An artist rendering shows the 20-storey Oasis tower in relation to the Langley Events Centre. Supplied image

Langley Township’s first 20-storey tower passes hurdle at council

The Oasis building for seniors will feature licensed care rooms, senior's housing and apartments

A massive proposal to build a 20-storey tower of senior’s housing in Willoughby has passed first and second reading.

On Jan. 15, Township council voted 8-1 in favour of moving forward with the high density project titled Oasis, which is the first of seven buildings proposed near the Langley Events Centre at 7743 and 7787 200 St.

The proponent, Care Pacific (Maple Gardens), has applied on behalf of Element Lifestyle Retirement to build 196 units for people at different stages of life.

This includes 42 licensed care rooms, 56 senior’s housing units and 98 apartments (both rental and condo).

One of the pre-requisites required by the Township is to limit occupancy of the building to adults aged 55 and older, or to those requiring supportive care, such as hospice and palliative care.

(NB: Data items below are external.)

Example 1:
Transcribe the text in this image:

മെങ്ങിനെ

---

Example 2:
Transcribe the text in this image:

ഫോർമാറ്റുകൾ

According to a Township staff report, the applicant has based the project on “the concept of ‘aging in place’ and has great potential to becomes a vibrant, inter-generational community, enlivened by its mix of residential and pedestrian oriented commercial uses and defined by its relationship to the natural amenity of Latimer Creek, adjacent greenways and extensive open space program. The residence + care program at Oasis offers a diversity of living options to accommodate all life stages.”

The property currently houses Maples Discovery Gardens Co-op, and the applicant is working to incorporate the gardens “on a modified footprint as part of the one site amenity for the overall development,” the report states.

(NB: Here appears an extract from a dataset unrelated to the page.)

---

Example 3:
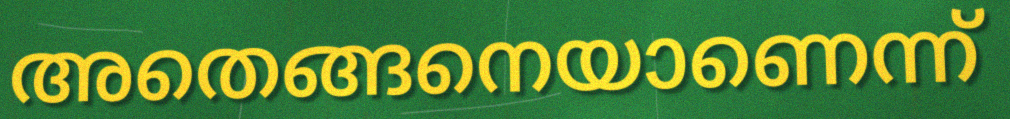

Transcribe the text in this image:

There is also a green roof, community garden and outdoor amenity area to be provided on the roof of the fifth floor.

The project as a whole will have buildings ranging from four to 20 storeys that offer residential and adult-oriented housing, residential care, retail commercial and an “extensive open space program.” There will be approximately 970 units built.

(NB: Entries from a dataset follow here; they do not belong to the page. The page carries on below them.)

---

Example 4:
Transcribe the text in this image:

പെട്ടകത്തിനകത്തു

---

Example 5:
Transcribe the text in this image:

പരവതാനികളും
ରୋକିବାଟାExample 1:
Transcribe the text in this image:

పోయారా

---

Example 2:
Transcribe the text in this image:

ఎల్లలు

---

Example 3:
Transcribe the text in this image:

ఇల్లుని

Coun. Kim Richter, who voted against the proposal, cited concerns with affordable housing for seniors. She motioned to make a new requirement that 20 per cent of the units be priced below market value for affordability — an amendment that subsequently failed with only Richter and Coun. Petrina Arnason in favour.

Coun. Angie Quaale took issue with Richter’s 20 per cent figure that seemed to come “out of nowhere,” while Councillors Bob Long, Michelle Sparrow, and Mayor Froese said they would like to hear from the public first before making any swooping changes.

Coun. Charlie Fox noted that this particular project, located in the Jericho Sub-Neighbourhood, has been 10 years in the making. He said adding a requirement for below market units would only create another roadblock in what’s already been a very long process.

“We’d kill it and wait another 10 years for something else to come,” Fox said.

Arnason said she supported the amendment as the applicant is requesting a number of variances, including on parking, and because of that, it would make sense to see if the developer would consider any percentage of affordable housing for seniors.

Richter commented that in the 10 years it has taken for the proposal to come together, the number of homeless seniors in the community has grown considerably.

She said it’s “short sighted” to send the proposal to public hearing, as council should send the message about affordable housing to the developer in the beginning stage, at first and second reading.